This is an archive of the discontinued LLVM Phabricator instance.

[AArch64] optionally filter out denorms when using frsqrte to calculate sqrt
AbandonedPublic

Authored by spatel on Feb 1 2018, 10:25 AM.

Details

Summary

This is a follow-up to D42323 where we noticed that AArch64 did not pick up the change for filtering out denorm inputs to a sqrt estimate. That's because it wasn't using the generic DAGCombiner code to mask off a 0.0 sqrt input.

Note: This patch is only for the (odd?) case where we're ok with using a sqrt estimate, but are not using flush-to-zero mode to kill denorms.

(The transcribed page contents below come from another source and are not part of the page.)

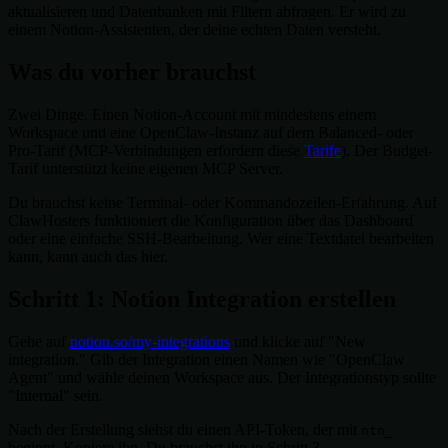
aktualisieren und Datenbanken mit Filtern abfragen. Er wird zu
einem Notion-Assistenten, der deine echten Daten versteht.
Was du vorher brauchst
Zwei Dinge. Einen Notion-Account mit mindestens einem
Workspace und eine OpenClaw-Instanz auf dem Balanced- oder
Pro-Tarif (MCP-Verbindungen erfordern diese
Tarife
). Der Budget-
Tarif unterstützt keine eigenen MCP Server.
Du brauchst keine Terminal- oder Kommandozeilen-Erfahrung. Auf
ClawHosters funktioniert die Konfiguration über das Dashboard
oder eine einfache SSH-Bearbeitung. Wer eine Textdatei bearbeiten
kann, kann auch das hier.
Schritt 1: Notion Integration erstellen
Gehe auf
notion.so/my-integrations
und klicke auf "New
integration." Gib der Integration einen Namen wie "OpenClaw
Agent" und wähle deinen Workspace aus. Der Integrationstyp sollte
"Internal" sein.
Nach der Erstellung siehst du einen API-Token, der mit
ntn_
beginnt. Kopiere ihn. Du brauchst ihn in Schritt 3.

I don't have a system to test the HW behavior (should confirm that frsqrte returns INF with a denorm input?), and my reading of AArch asm isn't good, so please make sure the new code is actually correct.

Diff Detail

Event Timeline

spatel created this revision.Feb 1 2018, 10:25 AM

frsqrte produces a finite estimate for denormal numbers. From the ARM ARM:

if exp == 0 then
    while fraction<51> == 0 do
        fraction = fraction<50:0> : '0';
        exp = exp - 1;
    fraction = fraction<50:0> : '0';

frsqrte produces a finite estimate for denormal numbers. From the ARM ARM:

if exp == 0 then
    while fraction<51> == 0 do
        fraction = fraction<50:0> : '0';
        exp = exp - 1;
    fraction = fraction<50:0> : '0';

Ah, great - so we don't need this patch. Should still change the select operand to FPZero to produce the 'bic' rather than 'bsl' though?

Should still change the select operand to FPZero to produce the 'bic' rather than 'bsl' though?

I think that changes the result for sqrt(-0.0)? I guess we could still do it under appropriate fast-math flags.

spatel abandoned this revision.Feb 1 2018, 11:38 AM

Should still change the select operand to FPZero to produce the 'bic' rather than 'bsl' though?

I think that changes the result for sqrt(-0.0)? I guess we could still do it under appropriate fast-math flags.

Good point. The DAGCombiner estimate generation is only guarded by Options.UnsafeFPMath (doesn't check nodes' flags or NoSignedZerosFPMath), so it's probably wrong currently.